Posted: January 13th, 2012, 11:06 pm
by Marpel
Couman,

One of the attachments in my original post is a crop of the image in question. In the crop (I know it's small, but I was limited to 400 X 400 pixels) there is a piling which consists of a red light on top of a white pole which, in turn is atop a structure, which in the crop looks to be a light brown/grey with black edges. That light brown/grey with black edges area is supposed to be all black, at least that is what it was when I opened it in PWP (measured 0,0,0). The only thing I did in PWP was move the right slider, in Levels and Colour, of the Dynamic Range from 98.4 to 100% (the range was initially 31.8 to 98.4 but I did not move the 31.8).
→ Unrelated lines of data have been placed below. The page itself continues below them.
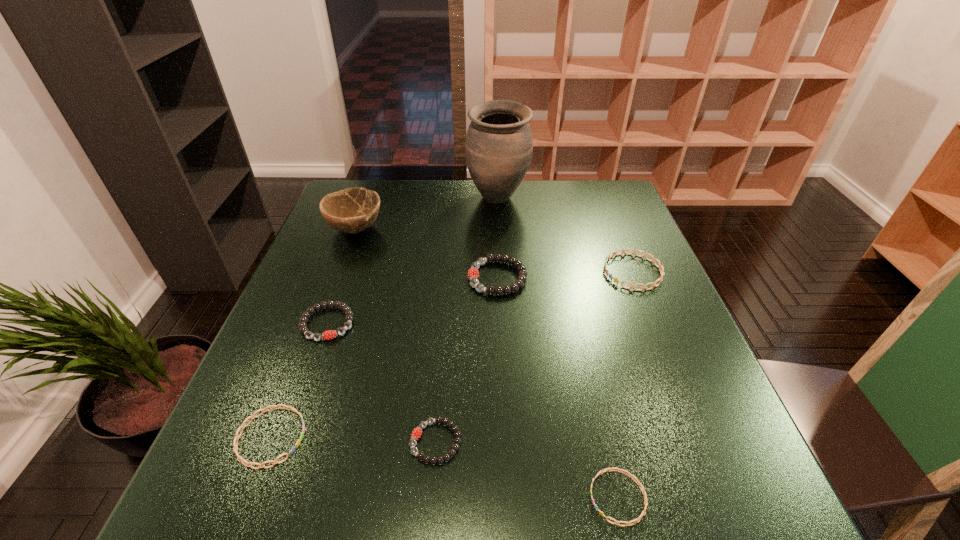
Identify the location of free spot between the second smallest blue bracelet and the biggest blue bracelet. [452, 355].

Find the location of `free space between the nearest black bracelet and the rightmost black bracelet`. free space between the nearest black bracelet and the rightmost black bracelet is located at coordinates (467, 360).

At what (x,y) coordinates should I click in order to perform the action: click on empty space that is in between the fifth bracelet from left to right and the rightmost black bracelet. Please return your answer as a coordinate pair (x, y). Image resolution: width=960 pixels, height=540 pixels. Looking at the image, I should click on (558, 388).

This screenshot has width=960, height=540. Identify the location of free space that is in between the second black bracelet from right to left and the second tallest object. (396, 335).

Identify the location of free spot between the rightmost black bracelet and the urn. (497, 238).

The width and height of the screenshot is (960, 540). In order to click on vacant area that lies between the fourth bracelet from left to right and the smallest black bracelet in this screenshot , I will do `click(467, 360)`.

In order to click on the fourth closest object relative to the second black bracelet from right to left in this screenshot , I will do `click(473, 273)`.

Image resolution: width=960 pixels, height=540 pixels. I want to click on object that stands as the second closest to the second black bracelet from left to right, so click(x=640, y=517).

Select which bracelet is the fourth closest to the tallest object. Please provide its 2D coordinates. Your answer should be formatted as a tuple, i.e. [(x, y)], where the tuple contains the x and y coordinates of a point satisfying the conditions above.

[(417, 432)]

I want to click on bracelet identified as the closest to the farthest blue bracelet, so point(473,273).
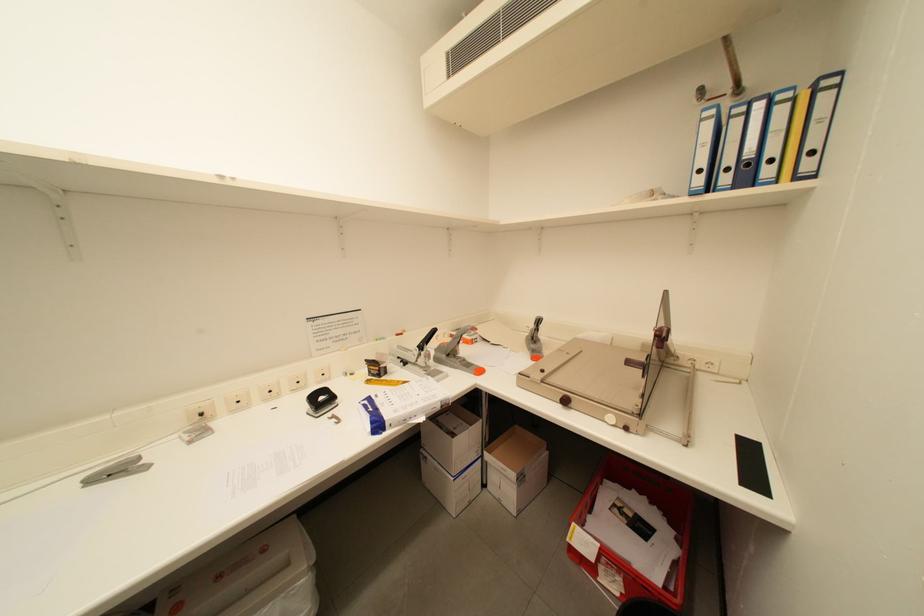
When I pressed OK and generated the new image, the previously black area was now the lighter brownish colour with the black edges as in the cropped image. Naively thinking that 0,0,0 black shouldn't change so drastically to a brown/grey by merely shifting the highlight end 1.6%, I sought an explanation here. I must admit I may have clouded the issue by asking questions about more than one specific topic and by also attaching the other image, but I did that to give the viewer a bit of an idea of how big the piling was in the full image (however, I didn't realize it would be so small to see the content well). As Jonathan has pointed out, the area that I measured at 0,0,0 (and which eventually turned to brown/grey) was small enough to be less than the 0.01% which PWP ignores in it's DR assessment. I did not make any changes to the Brightness Curve so that has no bearing on what occurred.

Den,

Right, I now understand what you wanted the RAW file for. Yes, when I prepared the two attachments in my original post, I converted them from AdobeRGB to sRGB.

Marv

Re: Dynamic Range and Strange Behaviour

Posted: January 14th, 2012, 3:46 pm
by jsachs
One last attempt at an explanation...

Levels & Color sets the dynamic range to the location of the tic marks below the axis, even if you don't move them. This means the darkest thing in the output image in your example will have a brightness of 31%. If the black point autodetection algorithm had worked, the left tic mark would have been positioned at 0% instead of 31% and everything would have worked as you expected, but it missed the small area of black which was consequently raised to 31% brightness from 0%.

Re: Dynamic Range and Strange Behaviour

Posted: January 15th, 2012, 12:36 am
by Marpel
Jonathan,

I just read your last post and had one of those "AHAA" moments. Not sure why it took me so long to get it.....

Thanks again for your help...and patience.